# [Provided entries]

+-------+

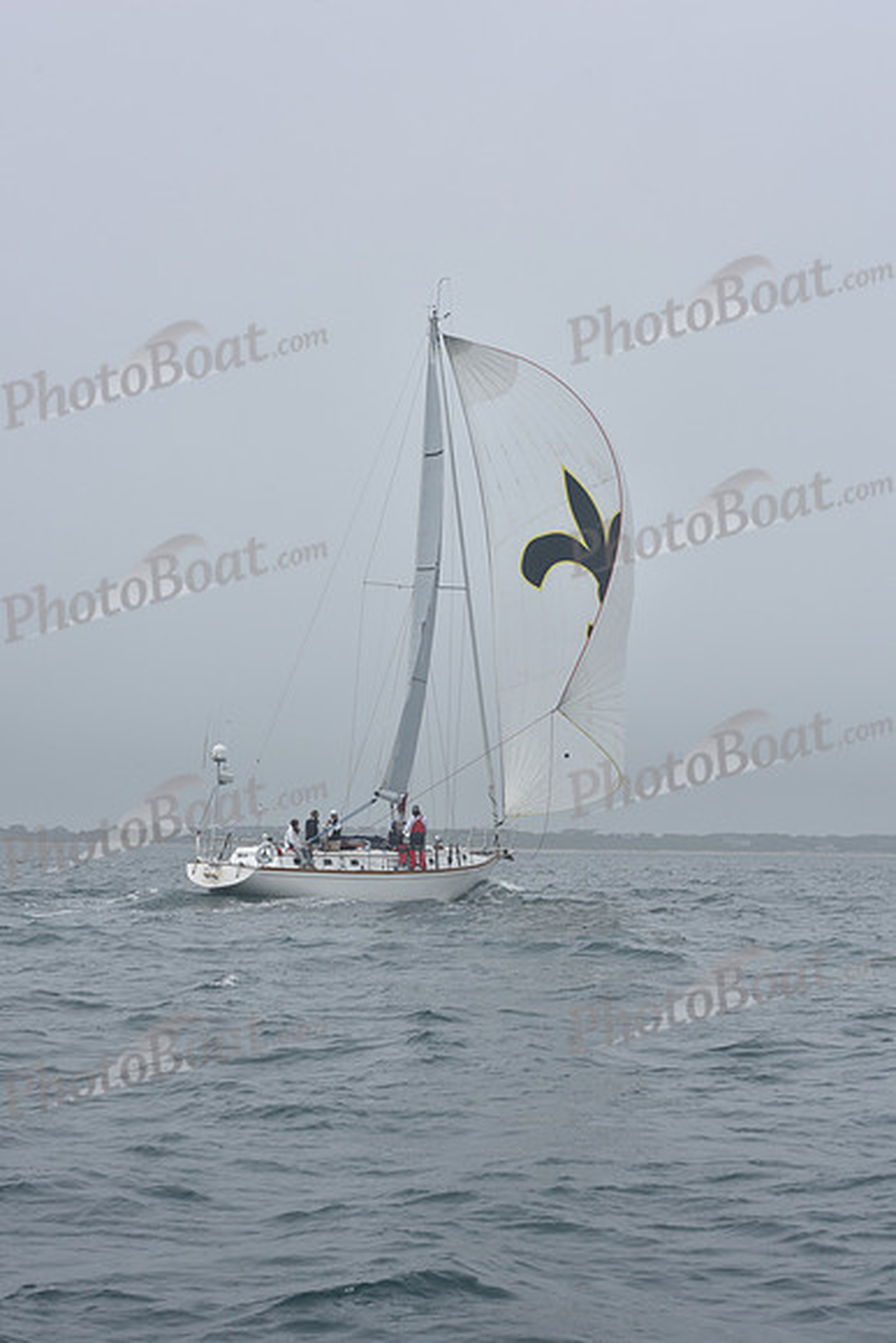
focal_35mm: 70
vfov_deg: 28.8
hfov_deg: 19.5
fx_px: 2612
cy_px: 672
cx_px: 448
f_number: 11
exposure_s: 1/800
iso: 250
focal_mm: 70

+-------+

# [Instructions for the task]
Beginning with the line that contains "vfov_deg: 28.8", restate word for word each line through the last one in the data, and write nothing more.

# [Answer to the exercise]
vfov_deg: 28.8
hfov_deg: 19.5
fx_px: 2612
cy_px: 672
cx_px: 448
f_number: 11
exposure_s: 1/800
iso: 250
focal_mm: 70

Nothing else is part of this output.